Longtime CBC comedian Dave Broadfoot dead at 90

By Victoria Ahearn, The Canadian Press

TORONTO – Whether it was playing a comical Mountie or performing for the U.S. president, Dave Broadfoot was deeply committed to Canadian culture and his craft, his colleagues said Wednesday in paying tribute to the prolific comedy trailblazer who died at the age of 90.

“He loved Canada and loved to compare the Americans to Canadians in a very unique and funny way,” said “Royal Canadian Air Farce” cast member Luba Goy.

“Once he got going, once he was on a roll in front of an audience, he was unstoppable — just line after line after line. And you would just watch him with your jaw hanging open.
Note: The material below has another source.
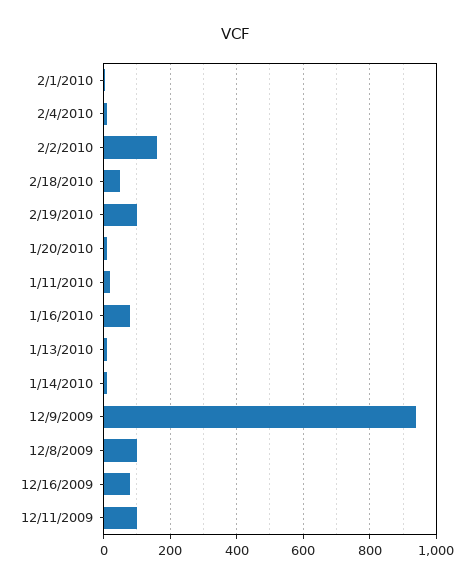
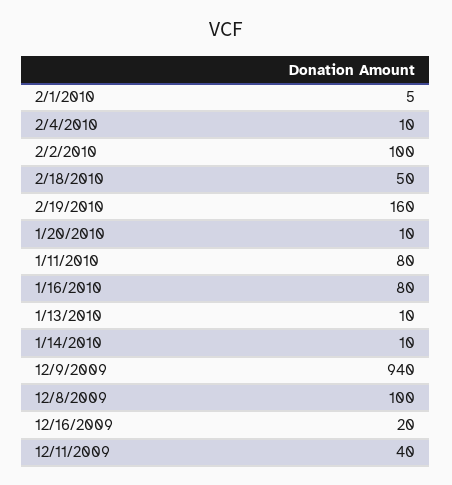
2/2/2010: 160 -> 100
2/19/2010: 100 -> 160
1/11/2010: 20 -> 80
12/16/2009: 80 -> 20
12/11/2009: 100 -> 40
He was just so focused and passionate about entertaining.”

Perry Rosemond, who directed three of Broadfoot’s comedy specials, noted he was “blessed with a great social conscience.”

“He was one of the most highly principled people I’ve ever known. And oh yeah, he was also a lot of fun to hang out with.”

Born in North Vancouver on Dec. 5, 1925, Broadfoot came from a “very religious” background but wasn’t religious himself, said Goy.

“His sisters were … missionaries, apparently, and would say things like, ‘Oh David, you must come back to the fold,’ and he’d say, ‘I was never in the fold!'”

After serving in the navy during the Second World War, he began acting and arrived in Toronto just two days before the CBC first went to air in 1952.

“And it wasn’t long till I was on it. And I wasn’t that good, but I got on anyway. I was persistent,” he said in a 2002 interview with The Canadian Press.

In the 1950s and ’60s, Broadfoot appeared on the small screen in the “Wayne and Shuster Show,” “The Big Revue” and “The Ed Sullivan Show,” which was a coup for a Canadian performer and marked his big breakthrough.

Goy said when he called his dad to say he was going to be on Sullivan’s show in New York on a Sunday night in 1955, “there was a little silence and then his father said, ‘David, must you work on the Sabbath?’ That was a true story. That was Dave’s life.”

Broadfoot also appeared on CBC Radio’s “Funny You Should Say That” and toured in revues across the country and in the United States and England.

In 1973, he began his 15-year run with the “Air Farce” comedy troupe and radio series, playing characters including Sgt. Renfrew of the RCMP who “never gets his man” and hockey-playing dunce Big Bobby Clobber. Then there was David J. Broadfoot, the member of Parliament from Kicking Horse Pass.

Broadfoot was older than the rest of the cast and Goy said they looked up to him.

“His legacy is really monumental because he is a national treasure,” she said. “Everything we learned to be on radio and timing, we learned from Dave. He was just a master. His timing was genius. And he was a master of one-liners.”

Broadfoot was known for his high energy onstage and Goy said he was a fitness buff who liked to swim laps at his country chalet, where cows from the adjacent farm “would come down to the fence and they would just watch him go back and forth with their little heads.”

Broadfoot went on to perform for the Queen and former U.S. president Ronald Reagan.

After leaving “Air Farce,” he continued to appear as a guest on both the radio and TV versions of the series.

He also did comedy specials, published the autobiography “Old Enough To Say What I Want” and served as MC on a show tour of Canadian military sites in Afghanistan.

“He was a Canadian icon in comedy,” said Gerry Dee, star of the CBC sitcom “Mr. D.”

“He was a name synonymous with Canadian comedy and paved the way for a lot of us to make that leap into comedy.

“He was just someone that was relatable. He just had that appeal, that lovability that attracted people to his comedy.”

Broadfoot’s numerous honours included a Juno for comedy, a Governor General’s Performing Arts Award and a distinction as an officer of the Order of Canada.

“(In Canada) you can be the biggest success ever and still have a very, very small bank account because that’s the way we are,” he said in 2003 as he received the Governor General’s award.

He also remarked on receiving an honour from the same government he often poked fun at.

“We’re loose enough, liberal enough, accepting enough in this country, we’re mature enough that we can make fun of each other and still have great respect and honour each other.”